Content starts
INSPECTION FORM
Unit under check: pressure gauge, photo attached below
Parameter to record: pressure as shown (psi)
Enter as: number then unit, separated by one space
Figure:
Content ends
# [ASSIGNMENT]
Print the whole listing above again, line for line, with no changes.

# [EXPECTED ANSWER]
INSPECTION FORM
Unit under check: pressure gauge, photo attached below
Parameter to record: pressure as shown (psi)
Enter as: number then unit, separated by one space
Figure:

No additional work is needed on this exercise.